#### What you should do:
Go through the listing below and write out exactly the lines from the one that mentions "Площадь, кв.м., 16: 8 -> 10" through the one that mentions "Night, high intake, 6 h (4σ): 900 -> 838", minus the pictures.

^^^^

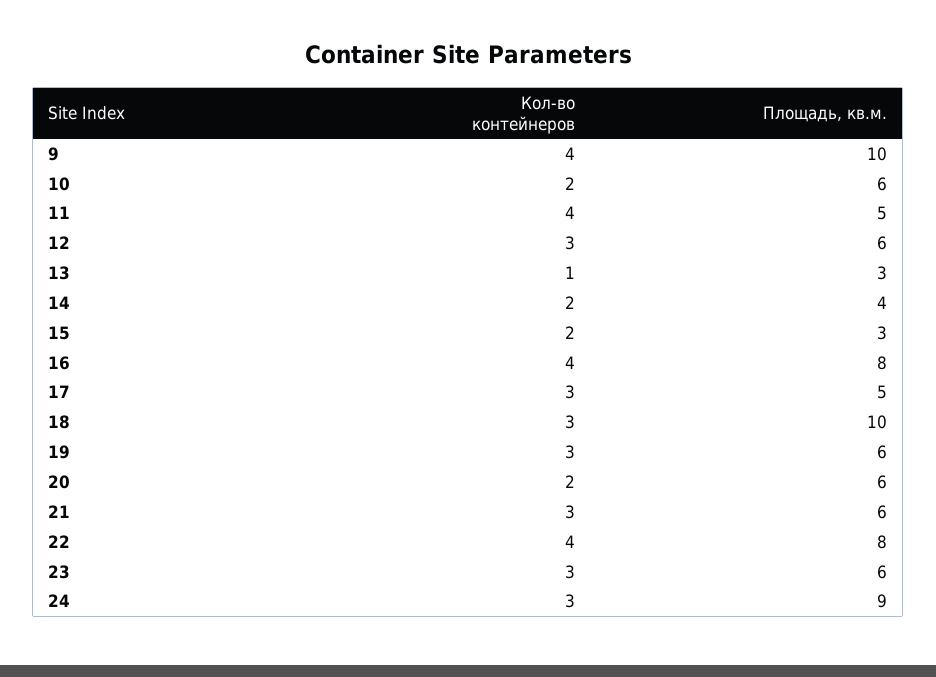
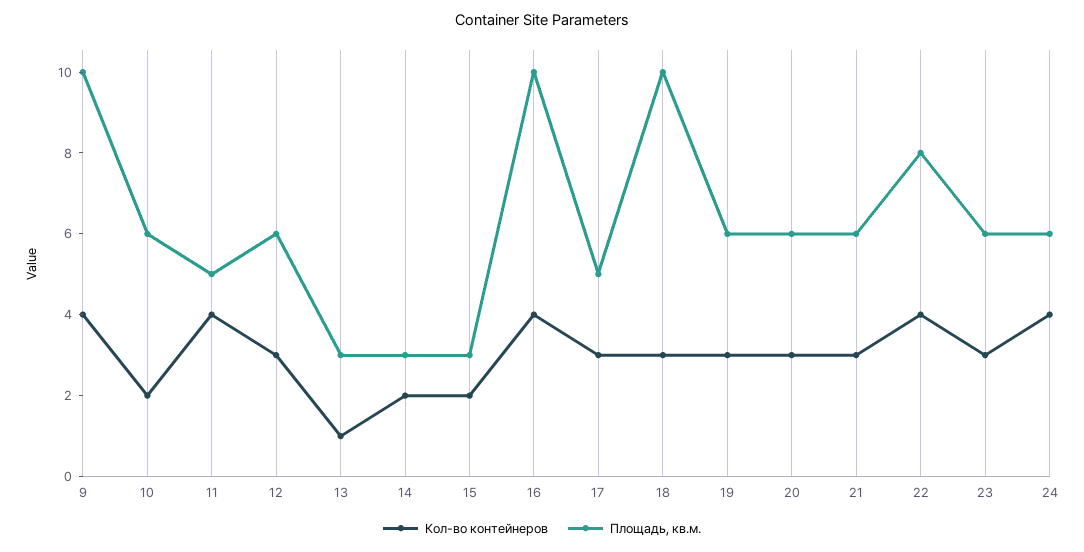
Площадь, кв.м., 14: 4 -> 3
Площадь, кв.м., 16: 8 -> 10
Кол-во контейнеров, 20: 2 -> 3
Кол-во контейнеров, 24: 3 -> 4
Площадь, кв.м., 24: 9 -> 6

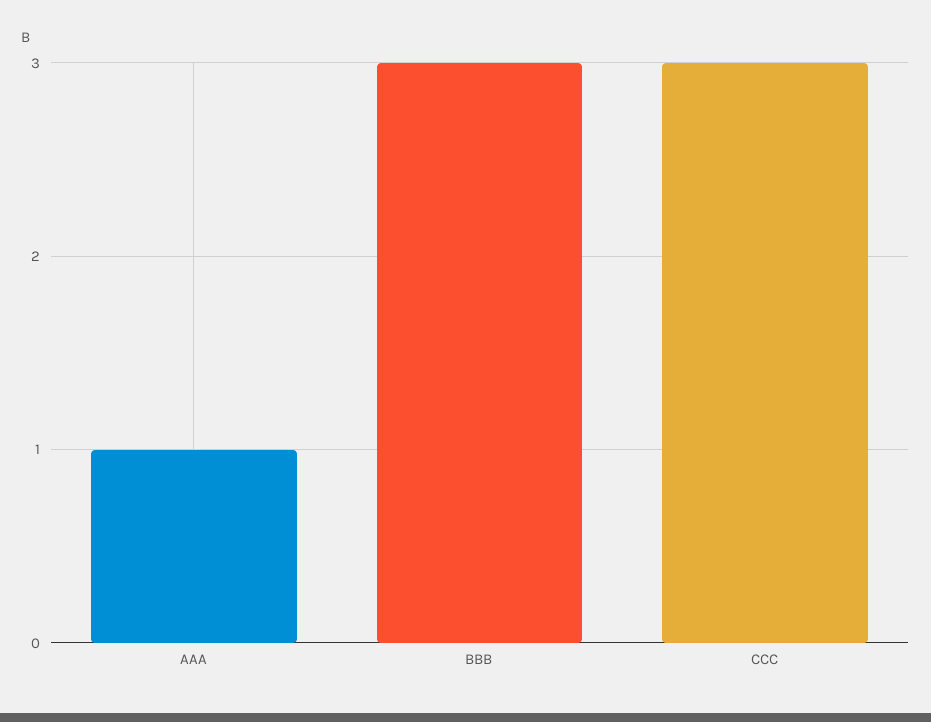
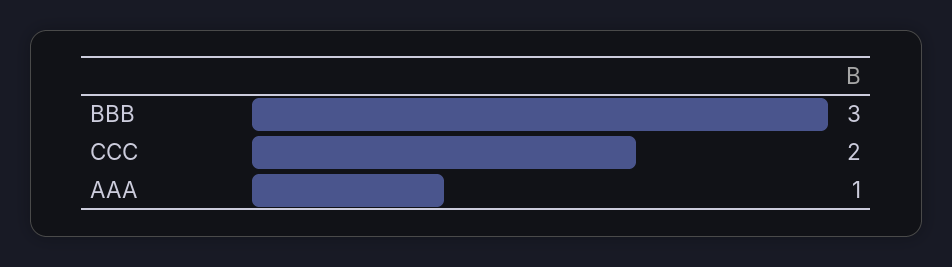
CCC: 3 -> 2

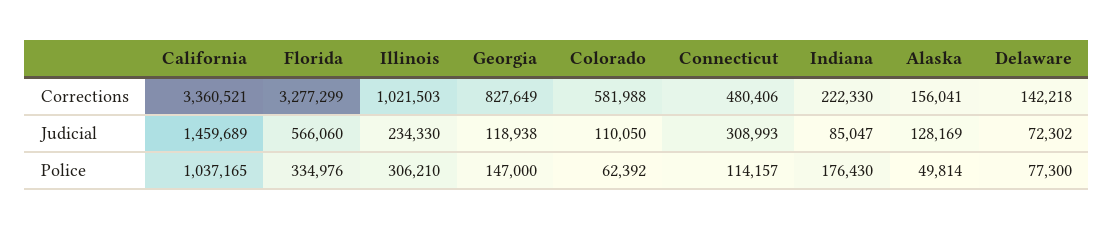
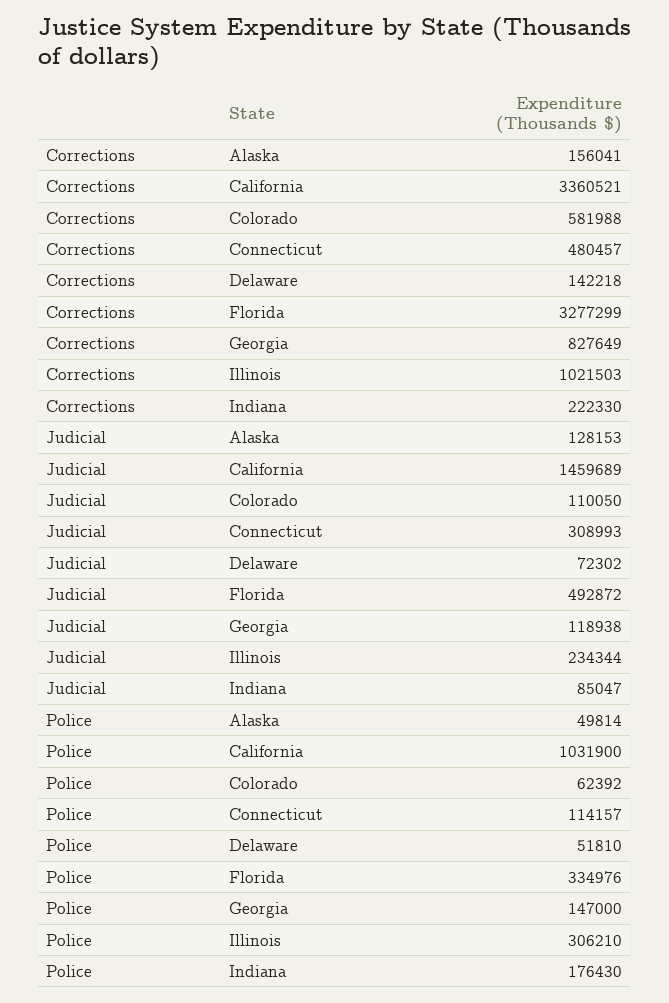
Connecticut, Corrections: 480406 -> 480457
Florida, Judicial: 566060 -> 492872
Illinois, Judicial: 234330 -> 234344
Alaska, Judicial: 128169 -> 128153
California, Police: 1037165 -> 1031900
Delaware, Police: 77300 -> 51810

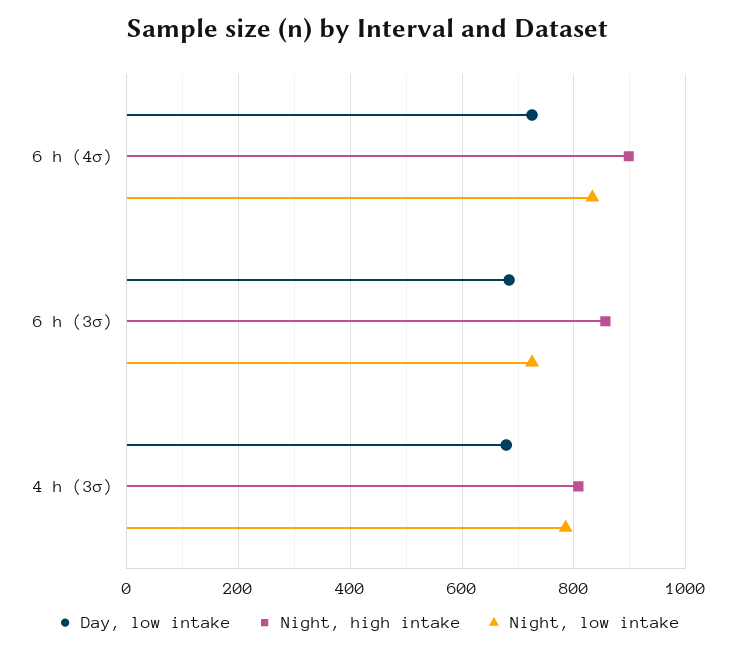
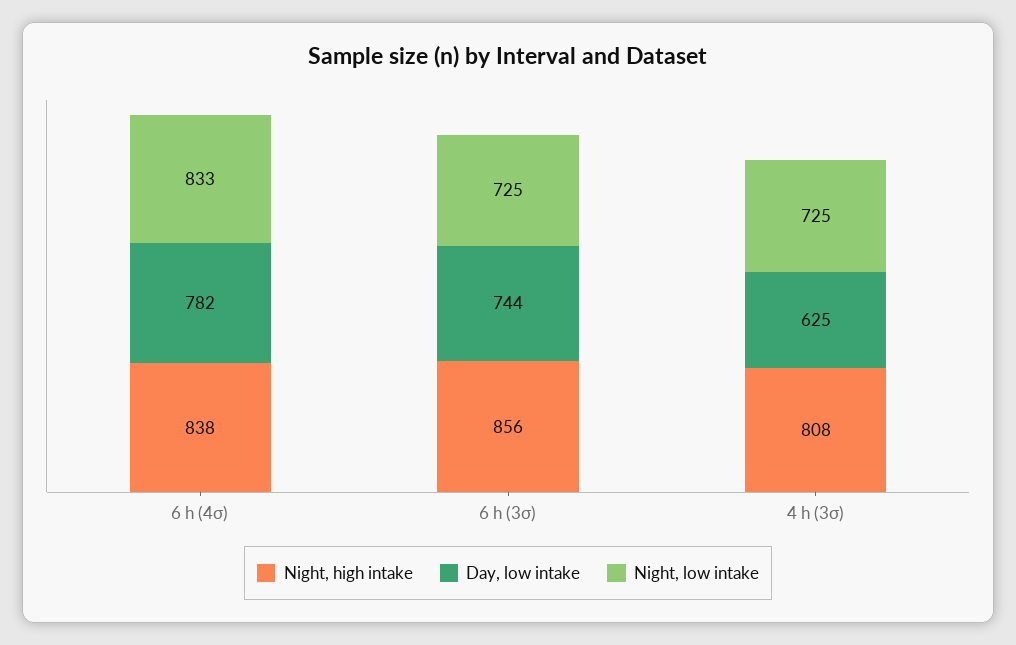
Day, low intake, 6 h (4σ): 720 -> 782
Night, high intake, 6 h (4σ): 900 -> 838
Day, low intake, 6 h (3σ): 680 -> 744
Day, low intake, 4 h (3σ): 680 -> 625
Night, low intake, 4 h (3σ): 780 -> 725

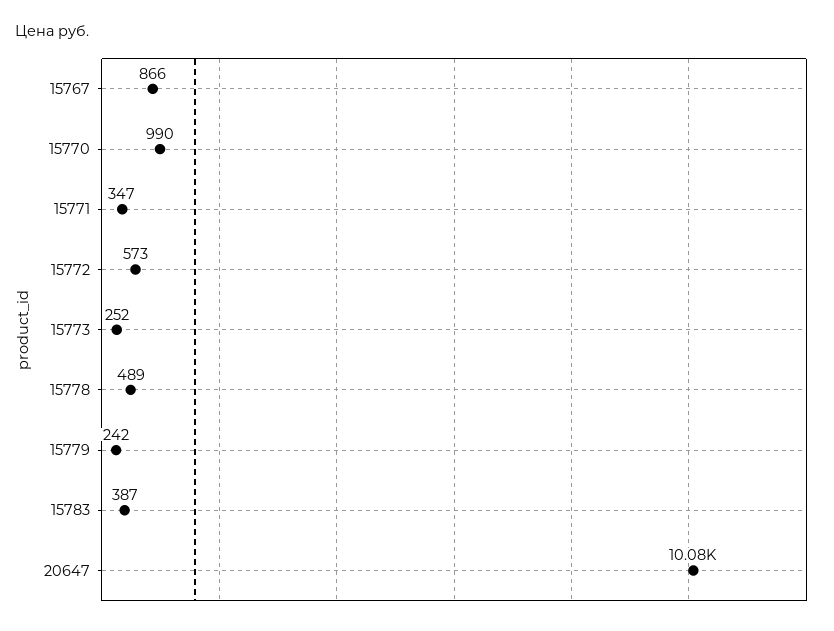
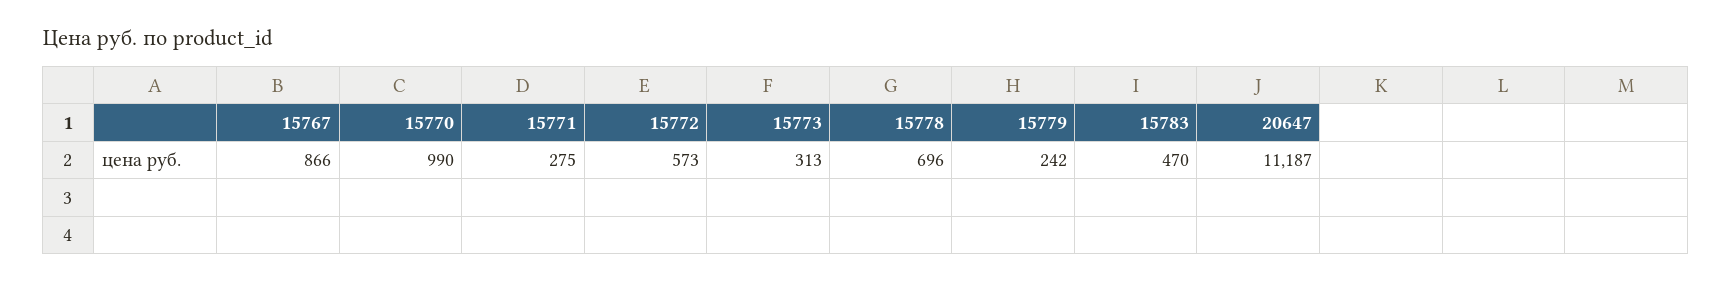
15771: 347 -> 275
15773: 252 -> 313
15778: 489 -> 696
15783: 387 -> 470
20647: 10080 -> 11187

^^^^

#### Your response:
Площадь, кв.м., 16: 8 -> 10
Кол-во контейнеров, 20: 2 -> 3
Кол-во контейнеров, 24: 3 -> 4
Площадь, кв.м., 24: 9 -> 6

CCC: 3 -> 2

Connecticut, Corrections: 480406 -> 480457
Florida, Judicial: 566060 -> 492872
Illinois, Judicial: 234330 -> 234344
Alaska, Judicial: 128169 -> 128153
California, Police: 1037165 -> 1031900
Delaware, Police: 77300 -> 51810

Day, low intake, 6 h (4σ): 720 -> 782
Night, high intake, 6 h (4σ): 900 -> 838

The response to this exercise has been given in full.